As startup funding becomes increasingly challenging to secure, new data reveals the key elements that can make or break a pitch deck. A comprehensive analysis of 210 pre-seed pitch decks, spanning from 2023 to the first half of 2024, has unearthed valuable insights that could help founders better attract investors. In a market where high-interest rates are tightening the wallets of angel investors and venture capitalists, these findings from Dropbox/DocSend might just provide the roadmap to success.
1. Start with the Problem, Not the Product
The data highlights that startups are more likely to succeed when they lead with the problem they are solving, rather than diving straight into product specifics. The survey indicates that introducing the problem and solution early in the pitch provides vital context for investors, helping them understand the significance of the product.
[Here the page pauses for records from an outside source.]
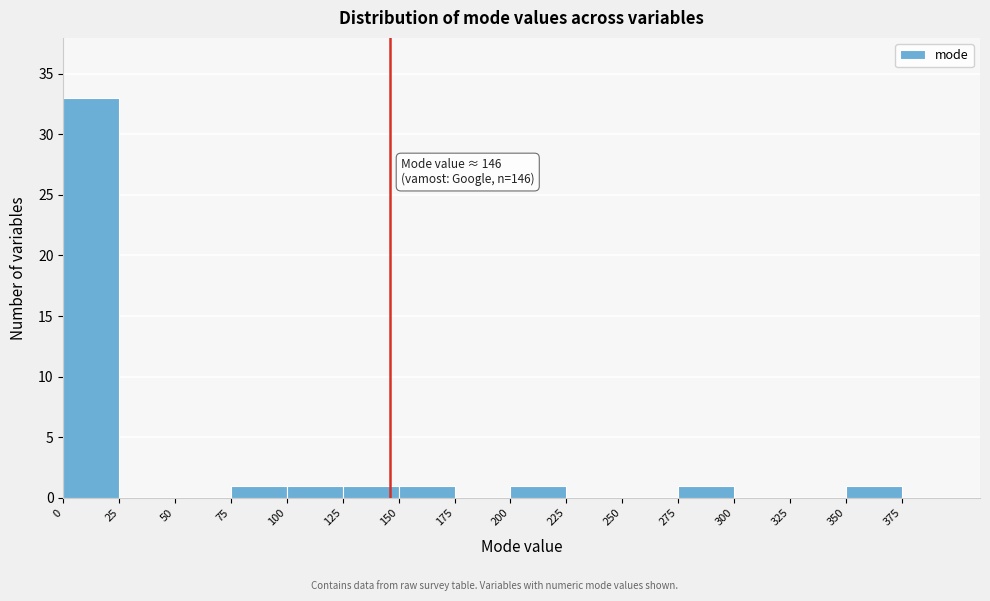

Which range on the x-axis has the tallest bar?

0 to 25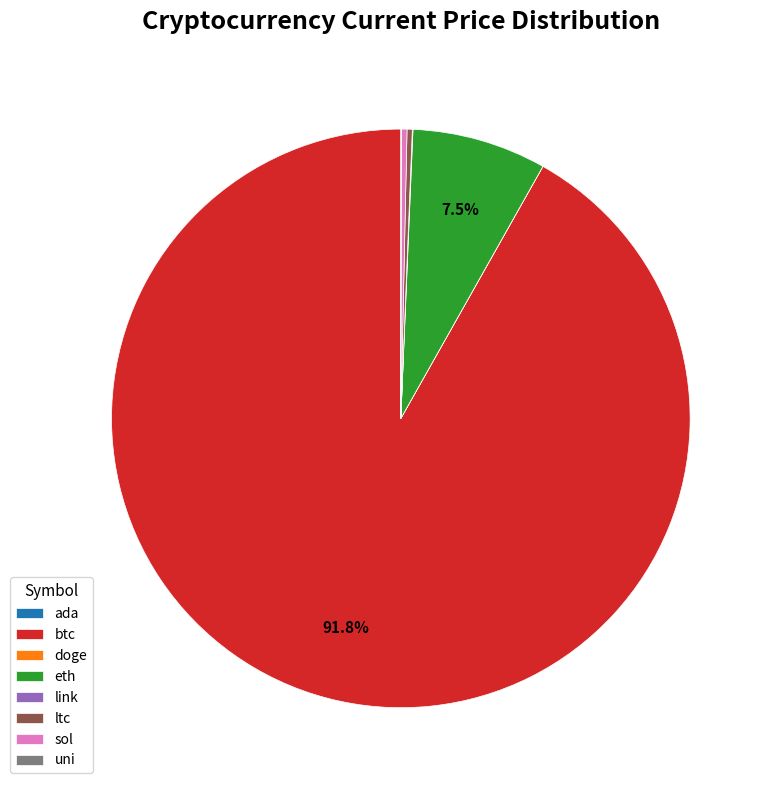

What is the largest slice in the pie chart?

btc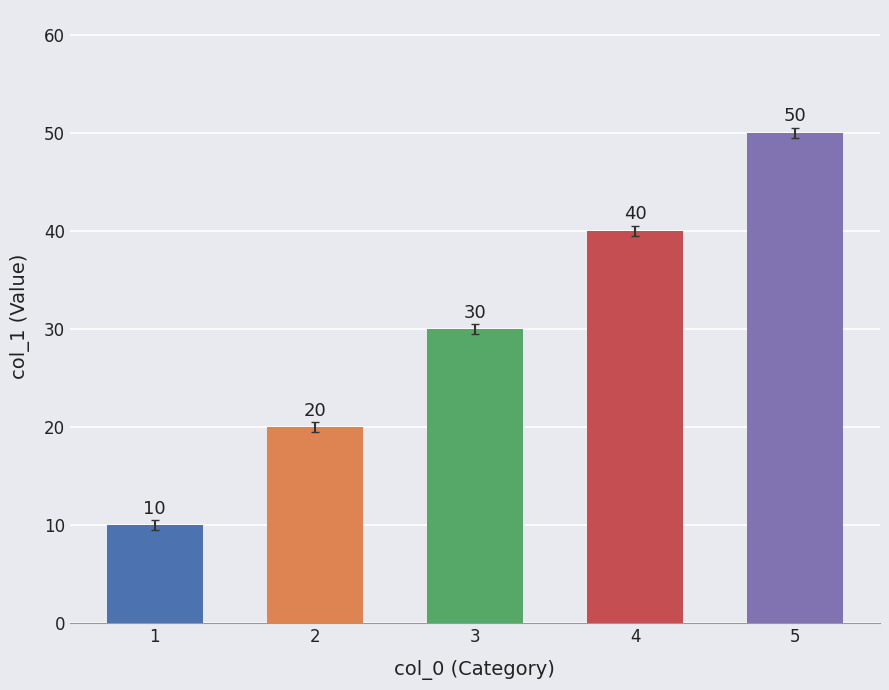

What is the value of the 1st bar from the left?

10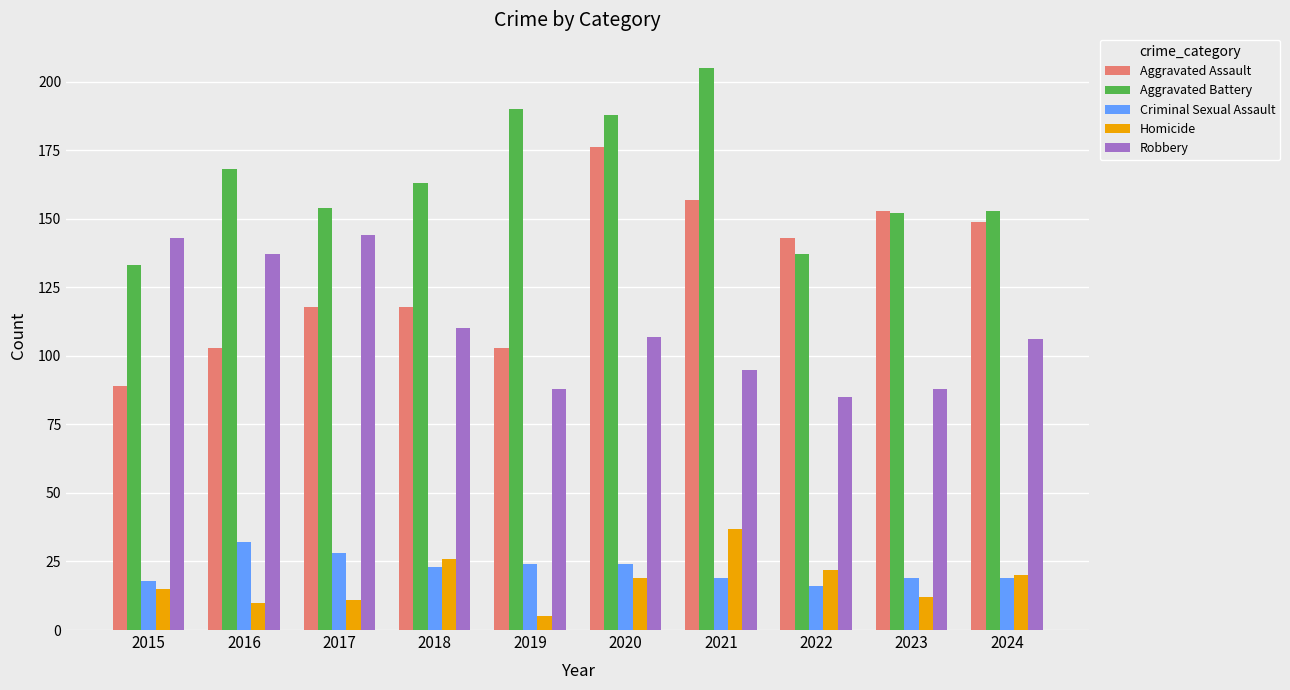

Which category has the lowest value in the Aggravated Battery series?

2015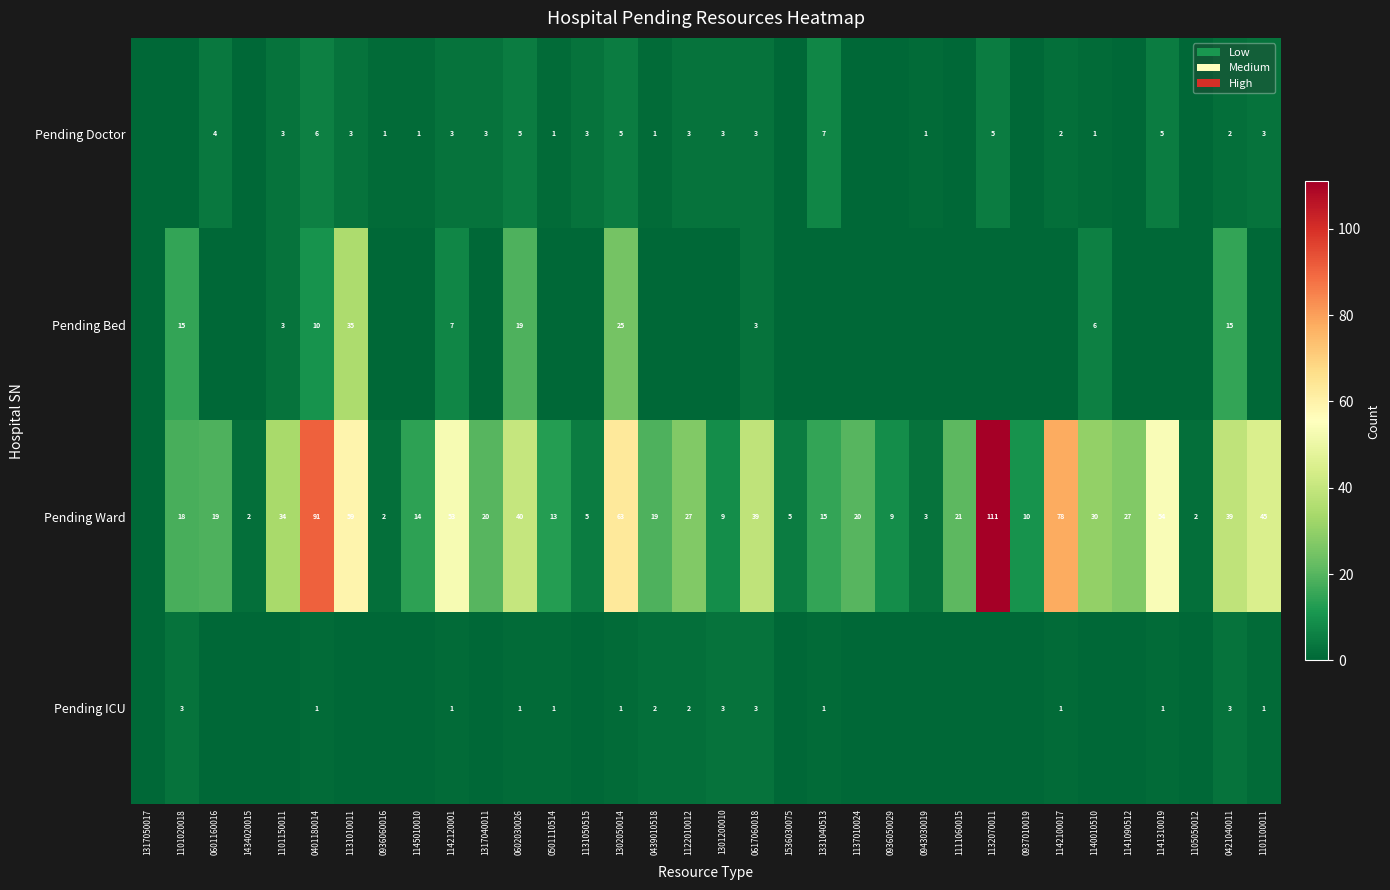

What is the sum of the Pending Doctor values at 0501110514 and 1141310019?

6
The most successful pitch decks followed a consistent structure. According to the report, these included essential slides on the business model, market opportunity, traction, financials, and competition, while avoiding getting bogged down in too many details early on. In contrast, startups that immediately jumped into product details often lost investor interest.
2. Have a Ready-to-Go Product
Another major factor that set successful startups apart was their product’s stage of development. Nearly half of the startups that secured funding had already launched their product, while 38% were in advanced stages like alpha or beta testing. On the flip side, the lack of a concrete product was the downfall of many; 60% of unsuccessful pitches came from startups without a ready or near-ready product.
3. Showcase Your Team’s Strengths
With the rise of disruptive industries like artificial intelligence, investors are taking more risks. However, they are increasingly scrutinising the teams behind these innovations. The data shows a marked increase in investor focus on the Team slide, with investors spending 30% more time reviewing team details in 2024 than in the previous year.
Younger, smaller, and more diverse teams were particularly successful. Startups led by founders in their 20s were more likely to secure funding, raising an average of £520,000 with around 36 meetings, compared to £460,000 raised by founders in their 40s, who needed closer to 50 meetings to secure backing. Teams with two founders performed better than those with larger teams, raising an average of £500,000, while larger teams of four or more averaged just £340,000. Additionally, diverse teams, particularly those with gender or minority representation, attracted the highest funding, averaging £540,000.
4. Keep It Brief and Focused
Time is a precious commodity in a pitch meeting. The survey revealed that pitch decks are shrinking, with successful decks averaging just 10 slides in 2024, down from 14 in 2023. Founders have less than two minutes and 15 seconds to make an impression, and slides that bog down in financials and competitor analysis are increasingly being cut.
Investors are looking for concise, focused narratives that are easy to digest. Founders should aim to deliver a clear and compelling presentation that outlines the problem, demonstrates product readiness, and highlights a capable and diverse team. This approach could be the difference between walking away empty-handed or securing the seed funding needed to take a startup to the next level.
With these data-backed insights, founders can build more effective pitch decks, making them more appealing to today’s selective investors and giving them the best chance at success in a challenging market.